12Os42/14i – OGH Entscheidung

Entscheidung
08. Mai 2014

Kopf

Der Oberste Gerichtshof hat am 8. Mai 2014 durch den Senatspräsidenten des Obersten Gerichtshofs Hon. Prof. Dr. Schroll als Vorsitzenden sowie durch den Hofrat des Obersten Gerichtshofs Dr. T. Solé und die Hofrätinnen des Obersten Gerichtshofs Dr. Bachner Foregger, Mag. Michel und Dr. Michel Kwapinski als weitere Richter in Gegenwart der Richteramtsanwärterin Mag. Pichler als Schriftführerin im Verfahren zur Unterbringung des Martin L***** in einer Anstalt für geistig abnorme Rechtsbrecher nach § 21 Abs 1 StGB über die Nichtigkeitsbeschwerde und die Berufung des Betroffenen gegen das Urteil des Landesgerichts für Strafsachen Graz als Schöffengericht vom 19. Dezember 2013, GZ 15 Hv 143/13i 33, nach Anhörung der Generalprokuratur in nichtöffentlicher Sitzung den

Beschluss

gefasst:

Spruch

Die Nichtigkeitsbeschwerde wird zurückgewiesen.

Zur Entscheidung über die Berufung werden die Akten dem Oberlandesgericht Graz zugeleitet.

Text

Gründe:

Mit dem angefochtenen Urteil wurde die Unterbringung des Martin L***** in einer Anstalt für geistig abnorme Rechtsbrecher nach § 21 Abs 1 StGB angeordnet.
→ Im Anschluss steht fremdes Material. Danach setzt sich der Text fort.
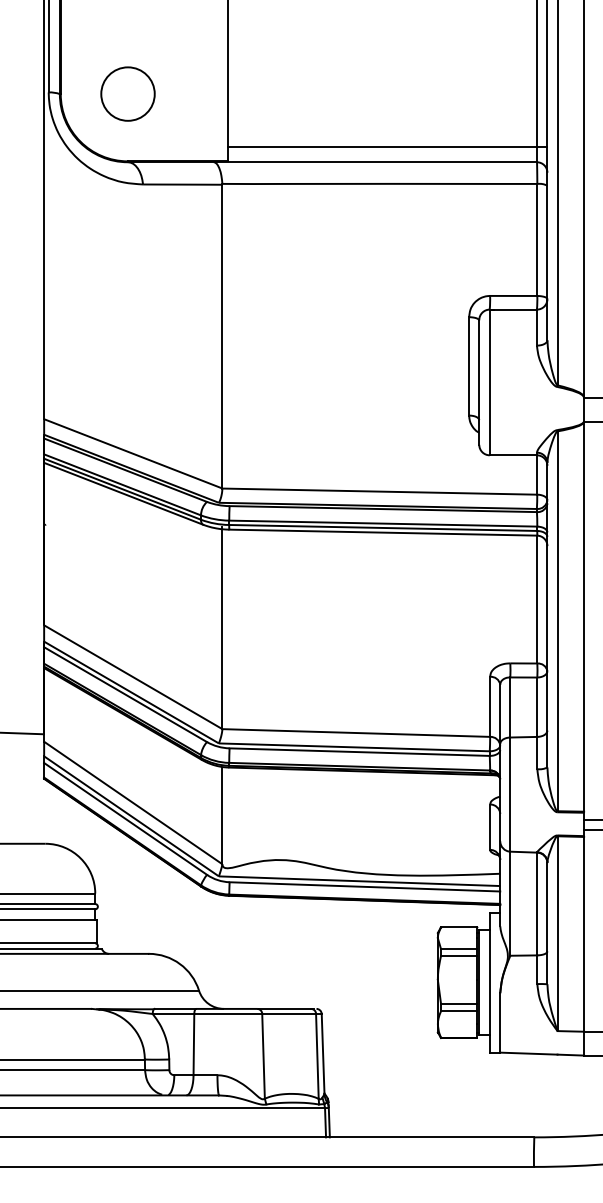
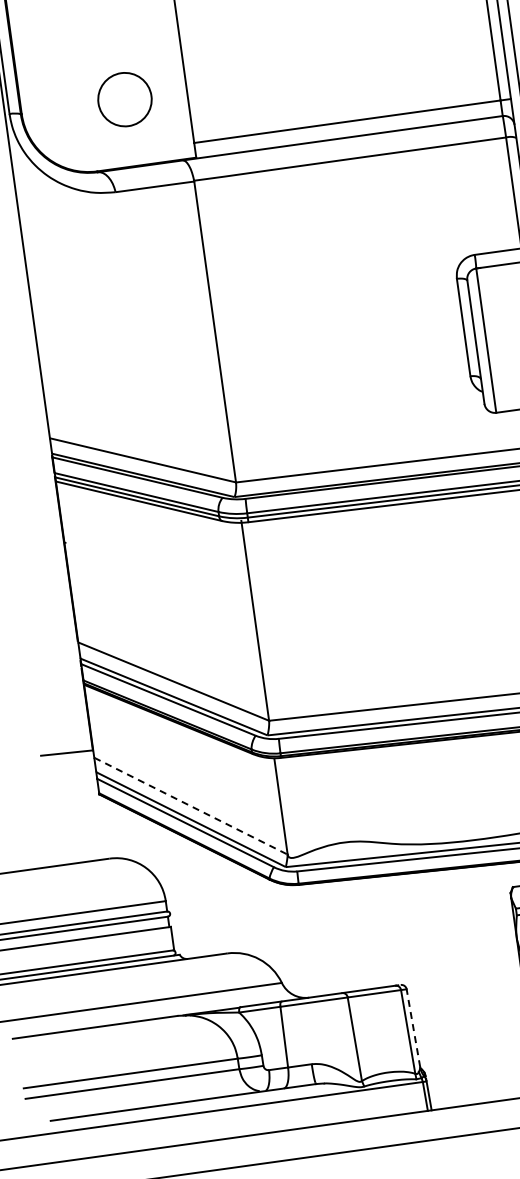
circle: (127, 93) -> (124, 99), moved
line: (132, 802) -> (190, 805), solid -> dashed
line: (323, 1053) -> (413, 1028), solid -> dashed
Danach hat er am 4. Oktober 2013 in O***** unter dem Einfluss eines die Zurechnungsfähigkeit ausschließenden Zustands (§ 11 StGB) der auf einer geistigen oder seelischen Abartigkeit höheren Grades, nämlich einer Demenz mit paranoider Komponente beruht, eine Person, die wegen einer Geisteskrankheit unfähig war, die Bedeutung des Vorgangs einzusehen oder nach dieser Einsicht zu handeln, unter Ausnützung dieses Zustands dadurch missbraucht, dass er an seiner Ehegattin Margaretha L*****, welche an einer Demenz vom Alzheimertyp mit weit fortgeschrittener Hirnabbausymptomatik leidet, eine dem Beischlaf gleichzusetzende geschlechtliche Handlung vornahm, indem er mit einem Vibrator ihre Scheide penetrierte, also eine mit einer ein Jahr übersteigenden Freiheitsstrafe bedrohte Tat begangen, die ihm, wäre er zurechnungsfähig gewesen, als Verbrechen des sexuellen Missbrauchs einer wehrlosen oder psychisch beeinträchtigten Person nach § 205 Abs 1 StGB zuzurechnen gewesen wäre.

Rechtliche Beurteilung

Die dagegen vom Betroffenen erhobene und auf § 281 Abs 1 Z 5 und 5a StPO gestützte Nichtigkeitsbeschwerde verfehlt ihr Ziel.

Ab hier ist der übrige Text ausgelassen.